8 months. It took 8 months to round up 164,000 people and seal them into a ghetto. The rest is gruesome. You can read it here: Łódź Ghetto.
Need more perspective? try Warsaw. That took a little longer - 11 months to establish the ghetto, then the liquidation of the ghetto took less than a year. But there was that pesky uprising that slowed things down a bit:
- September 28, 1939: Warsaw surrenders.
- November 1939: First anti-Jewish decrees include no radios, ban on train travel, blue armbands
- October 12, 1940: (Yom Kippur) Decree establishing Ghetto issued.
- November 16, 1940: Ghetto sealed off.
- July 22 - September 12, 1942: Mass deportation of 300,000 Jews from Warsaw. 60,000 Jews remain.
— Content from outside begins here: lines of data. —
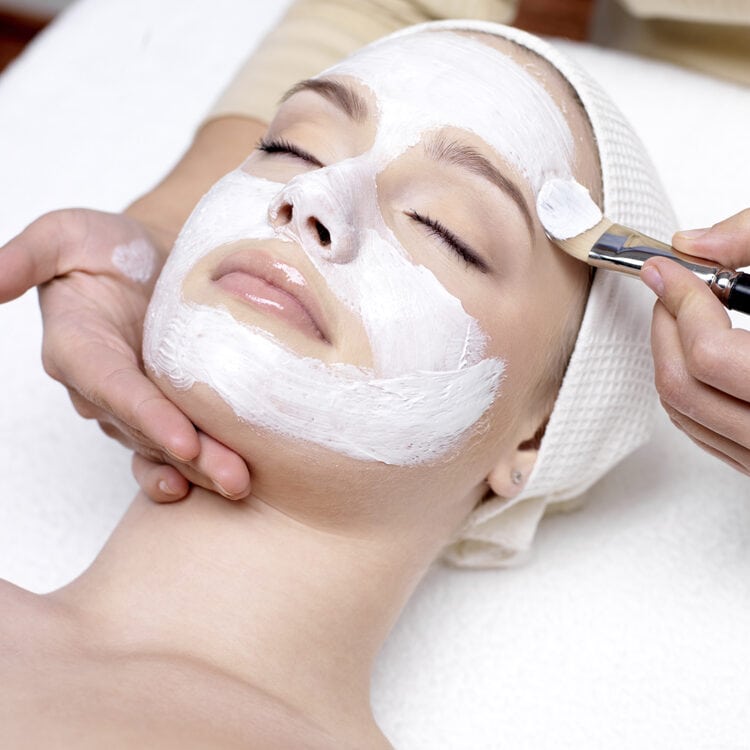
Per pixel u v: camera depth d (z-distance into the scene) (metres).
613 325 1.21
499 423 1.16
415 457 1.09
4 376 1.53
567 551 1.43
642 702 1.32
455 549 1.39
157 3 1.98
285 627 1.10
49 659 1.01
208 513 1.12
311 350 1.02
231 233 1.08
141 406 1.06
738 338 0.97
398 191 1.09
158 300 1.09
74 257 1.28
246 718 1.01
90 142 1.83
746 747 1.29
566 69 1.23
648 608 1.38
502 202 1.10
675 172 1.69
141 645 1.06
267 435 1.04
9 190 1.77
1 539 1.39
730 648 1.35
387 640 1.36
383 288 1.04
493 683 1.34
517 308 1.12
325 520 1.12
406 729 1.31
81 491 1.43
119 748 0.90
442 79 1.15
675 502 1.46
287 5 1.98
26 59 1.93
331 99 1.16
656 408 1.38
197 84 1.90
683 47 1.89
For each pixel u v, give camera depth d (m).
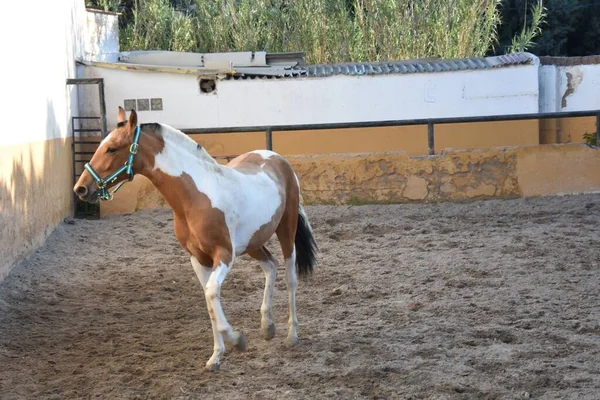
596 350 5.35
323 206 11.55
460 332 5.89
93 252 9.36
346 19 17.44
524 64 13.88
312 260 6.12
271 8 18.55
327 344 5.75
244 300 7.14
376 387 4.89
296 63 15.29
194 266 5.30
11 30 8.68
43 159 9.96
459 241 9.13
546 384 4.82
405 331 5.97
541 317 6.17
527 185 11.43
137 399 4.85
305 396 4.79
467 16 16.88
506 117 11.45
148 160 4.98
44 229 9.73
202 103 13.84
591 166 11.38
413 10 17.14
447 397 4.68
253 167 5.74
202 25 18.22
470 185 11.48
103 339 6.12
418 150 14.18
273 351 5.65
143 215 11.45
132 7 20.09
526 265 7.84
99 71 13.55
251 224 5.33
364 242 9.42
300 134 14.14
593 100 14.36
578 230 9.36
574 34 26.36
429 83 13.94
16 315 6.74
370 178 11.58
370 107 13.98
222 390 4.94
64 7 12.12
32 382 5.21
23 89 9.12
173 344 5.93
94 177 4.90
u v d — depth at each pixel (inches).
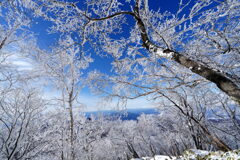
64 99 318.0
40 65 252.2
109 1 106.5
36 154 233.1
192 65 68.3
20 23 190.1
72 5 86.6
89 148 376.5
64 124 311.4
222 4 93.7
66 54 285.3
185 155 208.4
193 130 266.7
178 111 274.1
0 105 200.2
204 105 230.5
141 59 134.4
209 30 102.0
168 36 123.8
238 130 231.8
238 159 118.0
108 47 124.2
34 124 228.5
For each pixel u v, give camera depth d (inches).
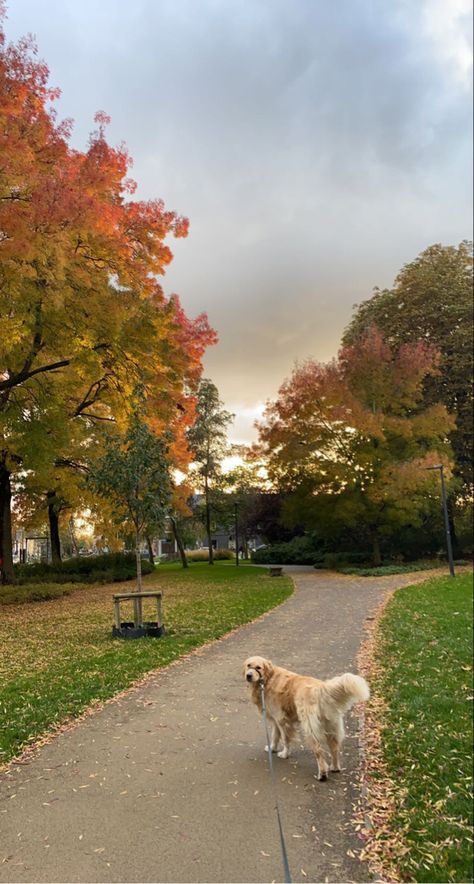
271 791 175.3
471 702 259.9
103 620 557.9
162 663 347.6
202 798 171.5
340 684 185.9
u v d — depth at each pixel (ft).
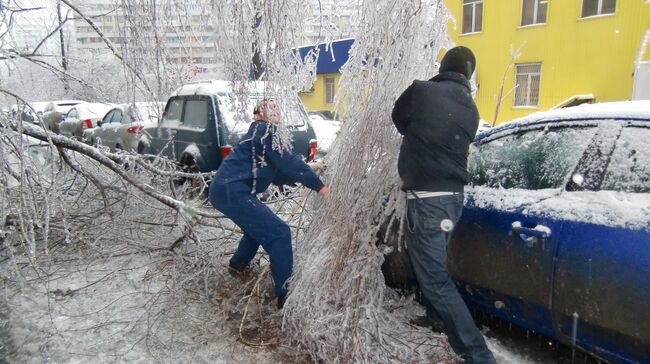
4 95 11.02
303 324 9.86
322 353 9.14
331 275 9.90
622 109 8.60
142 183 13.05
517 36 53.78
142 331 10.85
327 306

- July 23, 1942: Adam Czerniakow, head of Judenrat, commits suicide rather than turn over Jewish children to the Germans.
- January 18, 1943: Second wave of deportations. Beginning of armed resistance.
- April 19, 1943: Final liquidation of Ghetto begins. Beginning of Ghetto uprising.
- May 16, 1943: Jrgen Stroop declares: "The Jewish Quarter of Warsaw is no more!" Resistance actually continues sporadically.
The uprising lasted a month. Not very long.
After the Kiecle pogrom - 1946 |
Nor sure you've had enough perspective? Try Kielce. That ghetto was established on March 31, 1941...and liquidated in three killing operations, the first one on August 20th, 1942, the last on May 23rd, 1943, when they rounded up the last of the children, 15 months to 15 years, took them out to the cemetery...and shot them all. But Kielce wasn't done. In 1946, after the war, they had their very own pogrom, on July 4th, 1946, when they rounded up Jewish refugees, killed 42 of them outright, and wounded another 40+.
My perspective has been shaped by those facts. Those are real, well-documented, well-photographed facts. Those things happened in Poland. They happened in Germany. They happened in Austria, Hungary, France, the Netherlands, Greece, Italy, Czechoslovakia, Yugoslavia, Romania...... Because they were Jews. That is not perspective.
And you're gonna tell me I'm paranoid?
We all know what the German Jews did/did not do in the 1930s. We know that the rest of European Jewry did not believe Hitler would roll across the continent unstopped.
In these here United States, no one thought feckless leader could win a primary, much less a presidential election. No one thought he could install a white supremacist as a senior advisor. Nor did anyone think he would have a national security advisor who told us feckless leader's authority is not to be questioned.
Here's something you might not know: I was hopeful Trump would surprise us and become a president. I did not expect to agree with him about everything but I truly wanted to believe that once he was in office he would at least attempt to represent this country in a moral and adult fashion.
Boy, was I wrong.
I am not gonna sit around waiting to find out if I'm wrong about the other stuff.
Wifely Person's Tip o'the Week
It is our civic duty and responsibility to question any and every elected leader of this nation. This is why democracy is so hard. Hell, if it was easy, every country would be a democracy. But it's not.